The uncurrying process will lead to existential types. Since the adjoint of $(X\to)$ is $(X\times\vphantom{Y})$ and the adjoint of $(\forall X.)$ is $(\exists X.)$, it is appearently inevitable. Also, it will lead to types depending on terms (where simple types only depends on types themselves, and polymorphism allows terms to depend on types). So generally it is not doable in your restricted type system.
Let's write these in more suggestive notations. The usual currying/uncurrying converts between $X \to Y \to Z$ and $X \times Y \to Z$. But the former can be written in the product notation: $\prod_{x:X} \prod_{y:Y} Z$, where $\prod_{y:Y}Z$ means the product of many copies of $Z$, one for each element $y$ of $Y$, which is a function from $Y$ to $Z$. The latter can be written as $\prod_{p:X\times Y} Z$. And $A \times B$ can be rewritten as $\sum_{a:A}B$, which is the sum of many copies of $B$, one for each element $a$ of $A$.
This notation is easily generalized to polymorphic types (or even more generally, dependent types), simply by allowing the inner expression to depend on the variable: $\prod_{X : *} X \to A$ means the product of $X \to A$ for every type $X$. So we can make the more general currying/uncurrying process: $$\prod_{x:X}\prod_{y:Y_x} Z_{x, y} \Leftrightarrow \prod_{p:\sum_{x:X} Y_x} Z_{\pi_1(p), \pi_2(p)},$$
where $\pi_i(p)$ is the projection that selects the $i$-th element.

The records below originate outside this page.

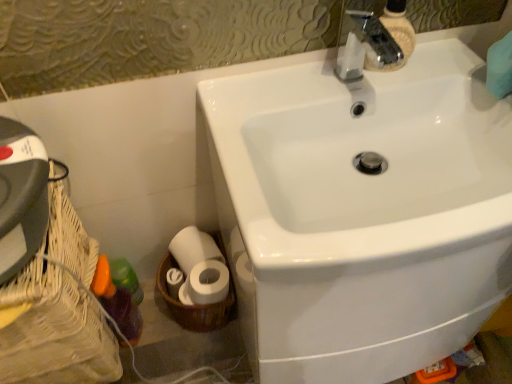
Question: From a real-world perspective, is translucent plastic bottle at lower left physically located above or below white glossy sink at upper right?

Choices:
 (A) above
 (B) below

Answer: (B)

Question: Looking at their shapes, would you say translucent plastic bottle at lower left is wider or thinner than white glossy sink at upper right?

Choices:
 (A) thin
 (B) wide

Answer: (A)

Question: Which of these objects is positioned closest to the translucent plastic bottle at lower left?

Choices:
 (A) white woven basket at lower left, which ranks as the 1th basket container in right-to-left order
 (B) translucent plastic bottle at lower left
 (C) woven wood basket at lower left, which is the second basket container from right to left
 (D) white glossy sink at upper right

Answer: (B)

Question: Which is farther from the translucent plastic bottle at lower left?

Choices:
 (A) woven wood basket at lower left, the first basket container when ordered from left to right
 (B) white woven basket at lower left, which appears as the second basket container when viewed from the left
 (C) white glossy sink at upper right
 (D) translucent plastic bottle at lower left

Answer: (C)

Back to the question itself. The first one is actually a function of three arguments. So just turning it into $\forall X. (X\times \mathtt{int}) \to X$ is just uncurrying the second and third argument. The uncurried form neccesarily involves dependent types: $\forall (p:\exists X. X\times \mathtt{int}). \pi_1(p)$. The rest can be done similarly.